Paddington

Director: Paul King

Starring: Hugh Bonneville, Sally Hawkins, Jim Broadbent, Peter Capaldi, Nicole Kidman, Imelda Staunton, Michael Gambon,

Rated: PG (mild action and rude humor)

A young Peruvian bear travels to London in search of a home. Finding himself lost and alone at Paddington Station, he meets the kindly Brown family, who offer him a temporary haven.

 

Paddington

By Cole Schneider

It’s really difficult to make a really good kids movie. It’s especially difficult to keep both kids and their parents in their seats, laughing instead of squirming. In an early 2015 surprise, “Paddington” does just this and it does this with incredible visual style and narrative grace. Sweet, charming, and innocent, and earning it all as it sidesteps any hint of cynicism, “Paddington” is a must-see for families at a time when most family flicks are a chore.

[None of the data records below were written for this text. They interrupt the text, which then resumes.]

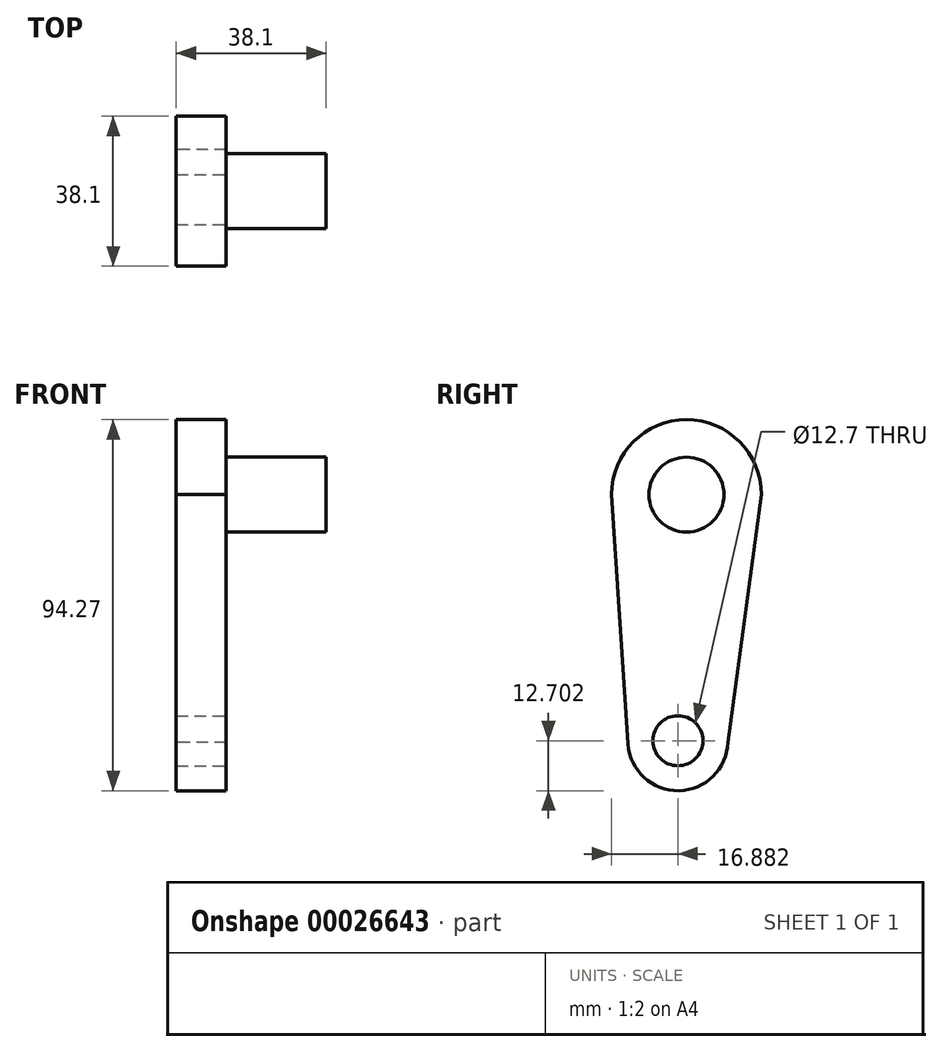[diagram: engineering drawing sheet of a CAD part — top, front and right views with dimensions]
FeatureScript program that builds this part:
annotation { "Feature Type Name" : "Feature", "Feature Type Description" : "" }
export const myFeature = defineFeature(function(context is Context, id is Id, definition is map)
    precondition{}
    {
        {
            var Q0;
            Q0=qCreatedBy(makeId("Right.planeOp"),FACE);
            var sketch = newSketch(context, id + "F0", { "sketchPlane" : qUnion([Q0])});
            skArc(sketch, "E0", {"start": v(19.05, 0) * mm, "mid": v(0, 19.05) * mm, "end": v(-19.05, 0) * mm});
            skLineSegment(sketch, "E1", {"start": v(19.05, 0) * mm, "end": v(10.53, -62.93) * mm});
            skLineSegment(sketch, "E2", {"start": v(-19.05, 0) * mm, "end": v(-14.84, -63.36) * mm});
            skArc(sketch, "E3", {"start": v(-14.84, -63.36) * mm, "mid": v(-1.95, -75.22) * mm, "end": v(10.53, -62.93) * mm});
            skCircle(sketch, "E4", {"center": v(0, 0) * mm, "radius": 9.53 * mm});
            skSolve(sketch);
        }
        {
            var Q0;
            Q0=makeQuery(id+"F0.imprint","IMPRINT",FACE,{"disambiguationData":[TD([[makeQuery(id+"F0.imprint","IMPRINT",EDGE,{"derivedFrom":sQuery(id+"F0.wireOp",EDGE,"E4")}),1.0]])]});
            var Q1;
            Q1=makeQuery(id+"F0.imprint","IMPRINT",FACE,{"disambiguationData":[TD([[makeQuery(id+"F0.imprint","IMPRINT",EDGE,{"derivedFrom":sQuery(id+"F0.wireOp",EDGE,"E0")}),1.0]])]});
            extrude(context, id + "F1", {"entities" : qUnion([Q0, Q1]), "depth" : 12.7 * mm});
        }
        {
            var Q0;
            Q0=makeQuery(id+"F0.imprint","IMPRINT",FACE,{"disambiguationData":[TD([[makeQuery(id+"F0.imprint","IMPRINT",EDGE,{"derivedFrom":sQuery(id+"F0.wireOp",EDGE,"E4")}),1.0]])]});
            extrude(context, id + "F2", {"entities" : qUnion([Q0]), "operationType" : NewBodyOperationType.ADD, "depth" : 38.1 * mm});
        }
        {
            var Q0;
            Q0=makeQuery(id+"F1.opExtrude","CAP_FACE",FACE,{"disambiguationData":[OSD([sQuery(id+"F0.wireOp",EDGE,"E0"),sQuery(id+"F0.wireOp",EDGE,"E1"),sQuery(id+"F0.wireOp",EDGE,"E2"),sQuery(id+"F0.wireOp",EDGE,"E3")])],"isStart":false});
            var sketch = newSketch(context, id + "F3", { "sketchPlane" : qUnion([Q0])});
            skCircle(sketch, "E5", {"center": v(-2.17, -62.52) * mm, "radius": 6.35 * mm});
            skSolve(sketch);
        }
        {
            var Q0;
            Q0=makeQuery(id+"F3.imprint","IMPRINT",FACE,{"disambiguationData":[TD([[makeQuery(id+"F3.imprint","IMPRINT",EDGE,{"derivedFrom":sQuery(id+"F3.wireOp",EDGE,"E5")}),1.0]])]});
            var Q1;
            Q1=sQuery(id+"F3.wireOp",EDGE,"E5");
            extrude(context, id + "F4", {"entities" : qUnion([Q0]), "operationType" : NewBodyOperationType.REMOVE, "surfaceEntities" : qUnion([Q1]), "endBound" : BoundingType.THROUGH_ALL, "oppositeDirection" : true, "depth" : 25.4 * mm});
        }
    });
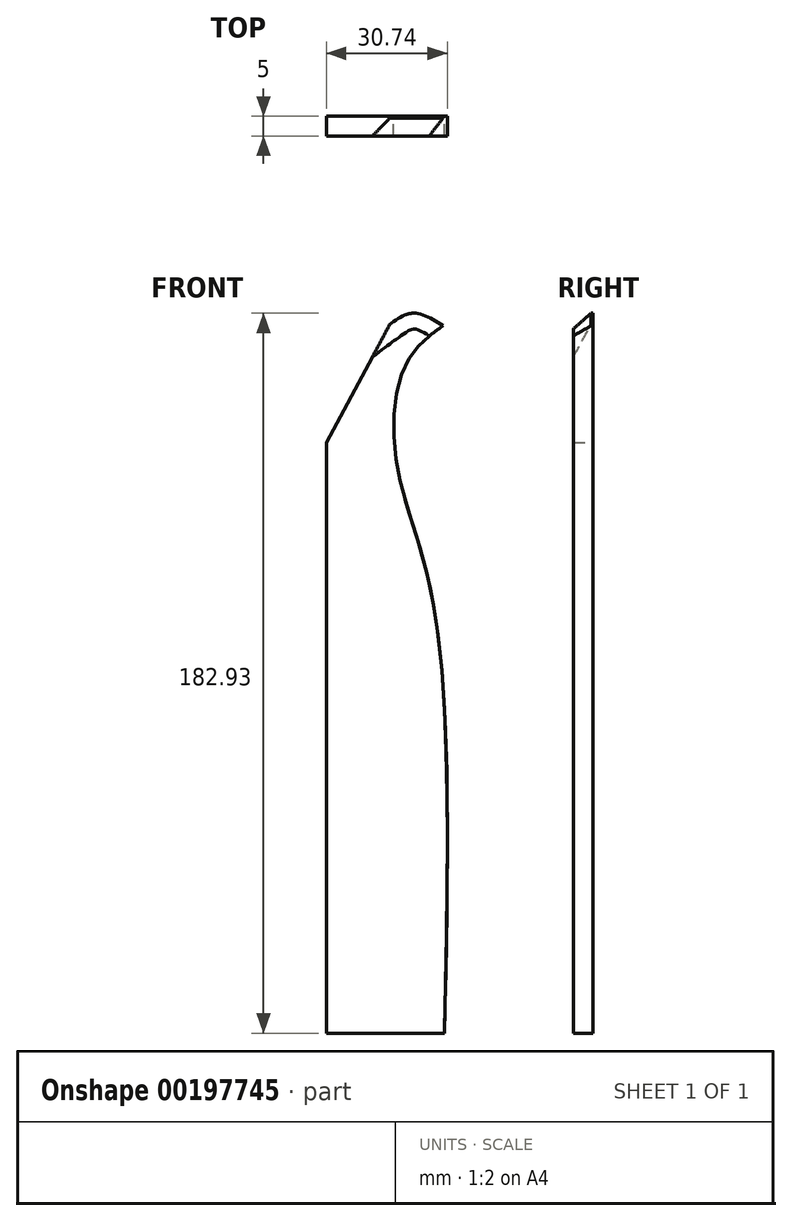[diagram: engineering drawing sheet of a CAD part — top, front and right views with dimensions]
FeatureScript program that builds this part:
annotation { "Feature Type Name" : "Feature", "Feature Type Description" : "" }
export const myFeature = defineFeature(function(context is Context, id is Id, definition is map)
    precondition{}
    {
        {
            var Q0;
            Q0=qCreatedBy(makeId("Front.planeOp"),FACE);
            var sketch = newSketch(context, id + "F0", { "sketchPlane" : qUnion([Q0])});
            skLineSegment(sketch, "E0", {"start": v(0, 0) * mm, "end": v(30, 0) * mm});
            skLineSegment(sketch, "E1", {"start": v(0, 0) * mm, "end": v(0, 150) * mm});
            skLineSegment(sketch, "E2", {"start": v(30, 0) * mm, "end": v(30, 180) * mm, "construction": true});
            skLineSegment(sketch, "E3", {"start": v(0, 150) * mm, "end": v(16.03, 180) * mm});
            skFitSpline(sketch, "E4", {"points": [v(30, 180) * mm, v(20.34, 170.3) * mm, v(17.75, 145.29) * mm, v(26.95, 110.23) * mm, v(30, 0) * mm], "startDerivative": vector(-74.8, -52.6) * mm, "endDerivative": vector(-6.71, -304.1) * mm});
            skFitSpline(sketch, "E5", {"points": [v(29.6, 179.72) * mm, v(22.07, 182.93) * mm, v(16.03, 180) * mm], "startDerivative": vector(-14.78, 9.35) * mm, "endDerivative": vector(-12.33, -9.09) * mm});
            skSolve(sketch);
        }
        {
            var Q0;
            {var subQ1=sQuery(id+"F0.wireOp",EDGE,"E0");Q0=makeQuery(id+"F0.imprint","IMPRINT",FACE,{"disambiguationData":[TD([[makeQuery(id+"F0.imprint","IMPRINT",EDGE,{"derivedFrom":subQ1}),1.0]])]});}
            extrude(context, id + "F1", {"entities" : qUnion([Q0]), "depth" : 5 * mm});
        }
        {
            var Q0;
            Q0=makeQuery(id+"F1.opExtrude","CAP_EDGE",EDGE,{"disambiguationData":[OSD([sQuery(id+"F0.wireOp",EDGE,"E5")])],"isStart":false});
            chamfer(context, id + "F2", {"entities" : qUnion([Q0]), "chamferType" : ChamferType.TWO_OFFSETS, "width1" : 4 * mm, "oppositeDirection" : false, "width2" : 4.5 * mm, "tangentPropagation" : true});
        }
    });
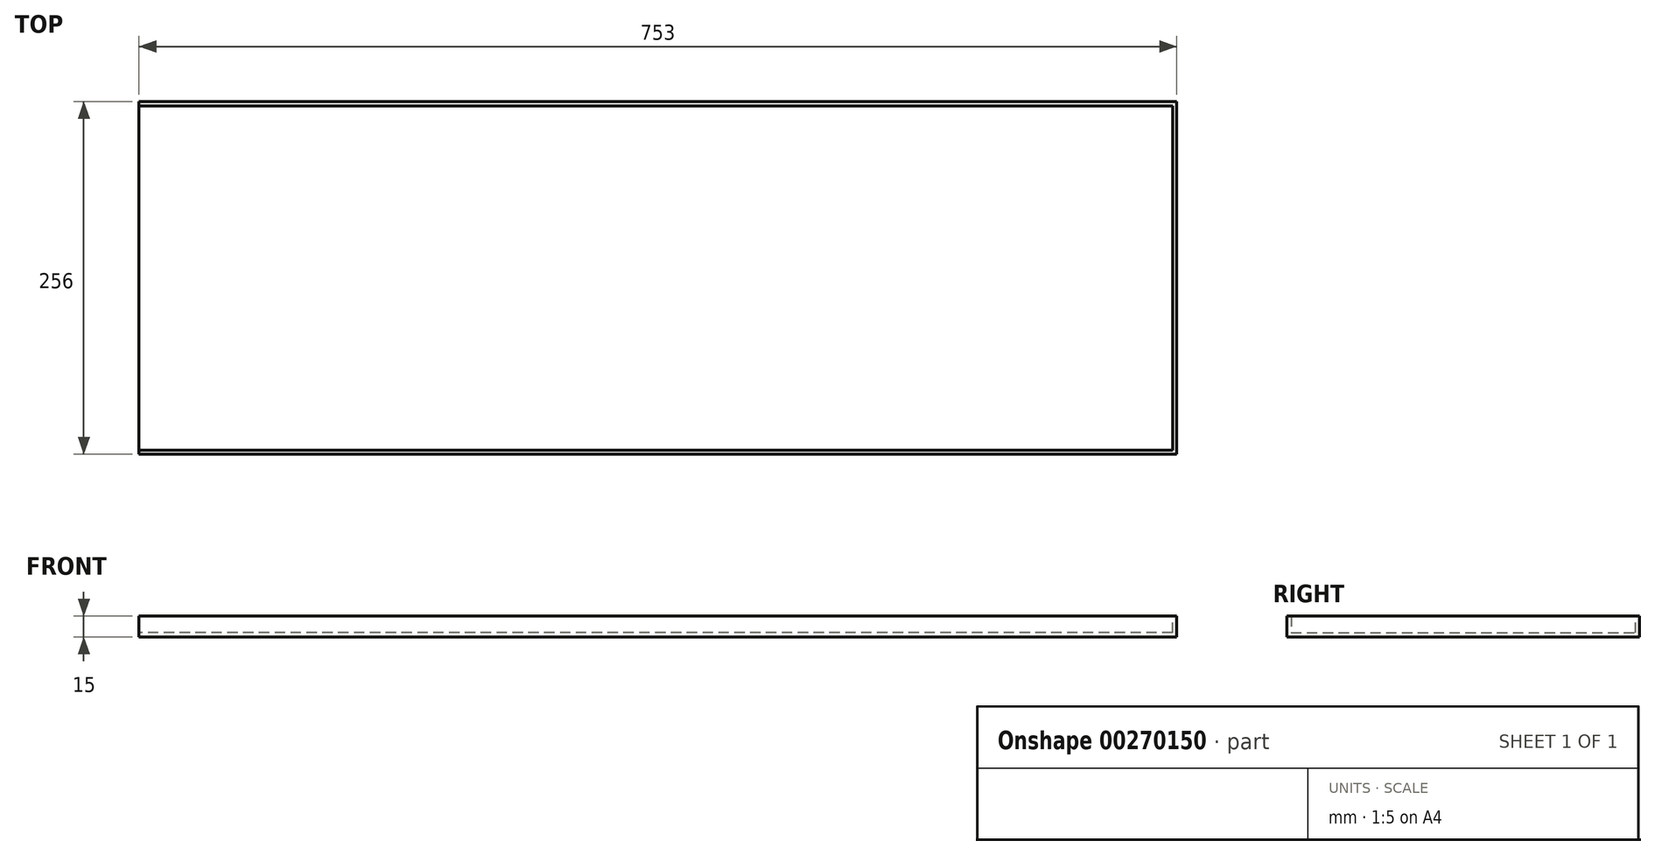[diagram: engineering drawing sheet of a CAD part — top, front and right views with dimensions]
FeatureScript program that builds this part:
annotation { "Feature Type Name" : "Feature", "Feature Type Description" : "" }
export const myFeature = defineFeature(function(context is Context, id is Id, definition is map)
    precondition{}
    {
        {
            var Q0;
            Q0=qCreatedBy(makeId("Right.planeOp"),FACE);
            var sketch = newSketch(context, id + "F0", { "sketchPlane" : qUnion([Q0])});
            skLineSegment(sketch, "E0", {"start": v(128, 0) * mm, "end": v(-128, 0) * mm});
            skLineSegment(sketch, "E1", {"start": v(-128, 0) * mm, "end": v(-128, 15) * mm});
            skLineSegment(sketch, "E2", {"start": v(-128, 15) * mm, "end": v(-125, 15) * mm});
            skLineSegment(sketch, "E3", {"start": v(-125, 15) * mm, "end": v(-125, 3) * mm});
            skLineSegment(sketch, "E4", {"start": v(-125, 3) * mm, "end": v(125, 3) * mm});
            skLineSegment(sketch, "E5", {"start": v(125, 3) * mm, "end": v(125, 15) * mm});
            skLineSegment(sketch, "E6", {"start": v(125, 15) * mm, "end": v(128, 15) * mm});
            skLineSegment(sketch, "E7", {"start": v(128, 15) * mm, "end": v(128, 0) * mm});
            skSolve(sketch);
        }
        {
            var Q0;
            Q0 = qSketchRegion(id + "F0", true);
            extrude(context, id + "F1", {"entities" : qUnion([Q0]), "depth" : 750 * mm});
        }
        {
            var Q0;
            Q0=makeQuery(id+"F1.opExtrude","CAP_FACE",FACE,{"disambiguationData":[OSD([sQuery(id+"F0.wireOp",EDGE,"E0"),sQuery(id+"F0.wireOp",EDGE,"E1"),sQuery(id+"F0.wireOp",EDGE,"E2"),sQuery(id+"F0.wireOp",EDGE,"E3"),sQuery(id+"F0.wireOp",EDGE,"E4"),sQuery(id+"F0.wireOp",EDGE,"E5"),sQuery(id+"F0.wireOp",EDGE,"E6"),sQuery(id+"F0.wireOp",EDGE,"E7")])],"isStart":false});
            var sketch = newSketch(context, id + "F2", { "sketchPlane" : qUnion([Q0])});
            skLineSegment(sketch, "E8.bottom", {"start": v(-128, 15) * mm, "end": v(128, 15) * mm});
            skLineSegment(sketch, "E8.top", {"start": v(-128, 0) * mm, "end": v(128, 0) * mm});
            skLineSegment(sketch, "E8.left", {"start": v(-128, 15) * mm, "end": v(-128, 0) * mm});
            skLineSegment(sketch, "E8.right", {"start": v(128, 15) * mm, "end": v(128, 0) * mm});
            skSolve(sketch);
        }
        {
            var Q0;
            Q0 = qSketchRegion(id + "F2", true);
            extrude(context, id + "F3", {"entities" : qUnion([Q0]), "operationType" : NewBodyOperationType.ADD, "depth" : 3 * mm});
        }
    });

The film follows a young bear from Peru, named Paddington, whose family is visited by an English explorer and learns the explorer’s language and culture before sending Paddington to England to find him. Not shy about its social consciousness, he comes to the country as an immigrant and is ignored or looked down upon by all. One family finally gives him a temporary home. From there we explore Paddington’s comical adjustments to life in Britain and the family’s coming closer together all while a villainous taxidermist (Nicole Kidman) tries to track Paddington down.

The premise is soft, but neither inconsequential nor inadequate. It creates a familiar canvas for the comedy to flow from, while building relationships with some very relatable people. But here’s what you need to know about “Paddington”: it is incredible smart and incredibly funny. Rare is any film that can boast both, even more rare for a family film that tends to follow the lowest common denominator. At times throughout the film, “Paddington” evokes such auteurs as Jacques Tati, Wes Anderson, and the Marx brothers, yet “Paddington” has a voice all its own–one with a thick British accent.

Rating: 4.5 out of 5 stars

 

Paddington

By Matt Greene

What a novel concept, to make a family film that has humor for kids AND adults without being overly pandering or unnecessarily innuendo-filled. Hollywood filmmakers often think these two things are mutually exclusive (even in stuff I liked like this year’s Penguins of Madagascar), but Paddington has the scent of the best of Pixar, wearing its heart and its humor on its sleeve, often simultaneously. Skillfully directed and impossibly enjoyable, it will leave you grinning from ear to ear.

The story is fairly rudimentary: an uptight but well-meaning family welcomes in an eccentric guest (the form of a bear cub) and all their lives are turned upside down. You don’t go to this movie for surprising story beats or unpredictable twists; instead, go for the bright colors and immense fun.  Lead human adults Bonneville and Hawkins are fantastic, treating their roles with as much care as they might for any prestige job they may get. Antagonists Kidman and Capaldi are hilarious adversaries, cartooning-up their performances to wonderful pitches. Even the musical score is filled with oodles of charm.

The film infamously had a fairly troubled production, with a revolving door of cast and crew members. Luckily, you would never know this by the film itself, a fantastic little nostalgia trip that harkens some of the best elements of Steven Spielberg, Chris Columbus, and Wes Anderson. Made with more style and care than most child-geared films, the sweet hilarity stems from inventive comedic-action and some spectacularly well-drawn characters. Tasteful, distinctive, and completely entertaining, Paddington is a family comedy that the WHOLE family can, not just endure but, really enjoy.